Some question whether the building plans will go forward. “It’s completely fiction, because there’s nobody on the board that has been willing to give any type of sizable gift,” said the source formerly involved with Dia, echoing others’ comments. “It’s the least generous board I’ve ever seen. It’s shocking.”
What will Mr. Vergne’s legacy at Dia be? He pointed to work he had done to buy up land around the Lightning Field, to ensure that development will not encroach on it, as well as securing a long-term lease on Robert Smithson’s Spiral Jetty in Salt Lake, although this was playing defense—Dia’s contract expired in 2011, and it had to lobby to keep it.
The programming he has overseen with Ms. Raymond has been strong, with a Thomas Hirschhorn artwork at a housing project in the South Bronx being one of the most talked-about installations of the past year. What sounds like a revelatory Carl Andre show is in the works.
And then there is the silver lining of that Sotheby’s sale. Because it earned almost double what was expected, Dia will likely have an acquisition endowment for the first time in its history. “Just think of the collection of Dia if this commitment that existed to the commissions could have also been extended through the collection,” Mr. Vergne mused. “What would be the collection today?”
Many are waiting for Dia to reopen in Manhattan. “It is important to me that Dia exist within the city structure, open to people.” Mr.
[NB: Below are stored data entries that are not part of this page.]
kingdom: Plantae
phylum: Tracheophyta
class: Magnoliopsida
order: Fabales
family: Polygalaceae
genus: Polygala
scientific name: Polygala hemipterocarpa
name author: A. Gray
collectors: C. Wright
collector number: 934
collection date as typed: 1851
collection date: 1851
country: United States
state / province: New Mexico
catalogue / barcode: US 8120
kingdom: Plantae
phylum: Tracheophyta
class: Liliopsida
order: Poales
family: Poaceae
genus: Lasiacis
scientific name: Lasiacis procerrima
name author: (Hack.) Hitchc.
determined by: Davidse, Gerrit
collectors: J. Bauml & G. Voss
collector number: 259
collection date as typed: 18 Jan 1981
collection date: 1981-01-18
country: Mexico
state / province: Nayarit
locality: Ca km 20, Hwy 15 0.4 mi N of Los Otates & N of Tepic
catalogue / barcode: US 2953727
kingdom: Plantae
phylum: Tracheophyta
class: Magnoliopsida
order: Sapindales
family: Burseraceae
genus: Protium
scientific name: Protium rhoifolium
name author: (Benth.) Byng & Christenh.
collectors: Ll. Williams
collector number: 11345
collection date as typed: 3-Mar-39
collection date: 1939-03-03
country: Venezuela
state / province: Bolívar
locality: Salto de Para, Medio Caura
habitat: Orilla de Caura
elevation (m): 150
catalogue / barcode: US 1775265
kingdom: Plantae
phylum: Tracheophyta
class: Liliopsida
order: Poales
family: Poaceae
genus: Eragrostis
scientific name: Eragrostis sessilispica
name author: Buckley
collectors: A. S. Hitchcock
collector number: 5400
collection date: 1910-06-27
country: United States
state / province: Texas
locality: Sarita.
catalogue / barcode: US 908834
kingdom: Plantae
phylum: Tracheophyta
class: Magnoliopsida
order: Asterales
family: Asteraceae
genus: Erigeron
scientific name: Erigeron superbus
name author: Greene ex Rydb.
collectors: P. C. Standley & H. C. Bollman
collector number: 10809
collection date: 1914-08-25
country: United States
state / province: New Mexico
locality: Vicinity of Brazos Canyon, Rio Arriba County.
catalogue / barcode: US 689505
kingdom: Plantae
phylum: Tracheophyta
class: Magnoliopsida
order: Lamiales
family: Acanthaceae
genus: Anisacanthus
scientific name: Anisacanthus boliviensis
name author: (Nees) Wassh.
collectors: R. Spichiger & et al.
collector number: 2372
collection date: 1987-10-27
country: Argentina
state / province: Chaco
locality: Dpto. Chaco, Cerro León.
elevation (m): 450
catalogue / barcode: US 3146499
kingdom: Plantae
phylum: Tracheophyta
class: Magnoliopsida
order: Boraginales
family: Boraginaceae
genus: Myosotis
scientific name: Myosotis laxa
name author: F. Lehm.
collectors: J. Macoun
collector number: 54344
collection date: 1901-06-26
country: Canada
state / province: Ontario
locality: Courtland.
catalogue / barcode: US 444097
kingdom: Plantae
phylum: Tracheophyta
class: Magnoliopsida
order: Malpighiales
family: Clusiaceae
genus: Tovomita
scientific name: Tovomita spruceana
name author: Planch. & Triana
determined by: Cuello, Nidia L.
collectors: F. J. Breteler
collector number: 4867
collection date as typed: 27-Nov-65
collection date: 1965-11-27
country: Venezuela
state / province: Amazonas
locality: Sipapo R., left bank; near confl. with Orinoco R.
Weiner said. He would like to see it “offer this kind of space to another new generation coming in. … It’s a different model, and from that model, people can maybe build an even better model.”
Meanwhile, Dia is hatching plans for a new artist project. “We’re preparing a new long-term site,” Mr. Vergne said, declining to go into specifics. “Totally new. I’m very, very proud of that.” Ms. Raymond said the site, in Europe, would be unveiled by the end of 2014.
Mr. Friedrich is lobbying for Dia to forget about the expensive new building in Chelsea and instead turn the existing structures into galleries after some modest renovations. La Monte Young and Marian Zazeela, who now have a modestly sized Dream House in Tribeca, would like a permanent installation in the 22nd Street Dia. “It could be what we leave to the American people,” Mr. Young said.
Though he now runs a small museum in rural Germany, Mr. Friedrich remains proud of Dia’s accomplishments and continues to feel invested in its future. “It is much more powerful than anyone can ever imagine,” he said. Later, he started talking about a plan he would like to see Dia develop in Beacon—a large Walter De Maria sculpture to be housed in a Peter Zumthor-designed building behind the museum. He dashed out the café door and returned in five minutes with a book containing renderings. “It will be one of the most amazing public art spaces,” he said. “With that, Beacon would become a worldwide attraction.”
Update, Feb. 7, 5:30 p.m.: After reviewing the recording of the interview with Mr. Friedrich, his quotation early in this article has been changed from “I turned around and said, ‘Philippe, shoot yourself.’ I couldn’t talk to him anymore.” to “I turned around and said, ‘Philippe, you shoot yourself.’ I couldn’t talk to him anymore.” The implication being that Dia would be doing harm to itself by deaccessioning work. I apologize for the error.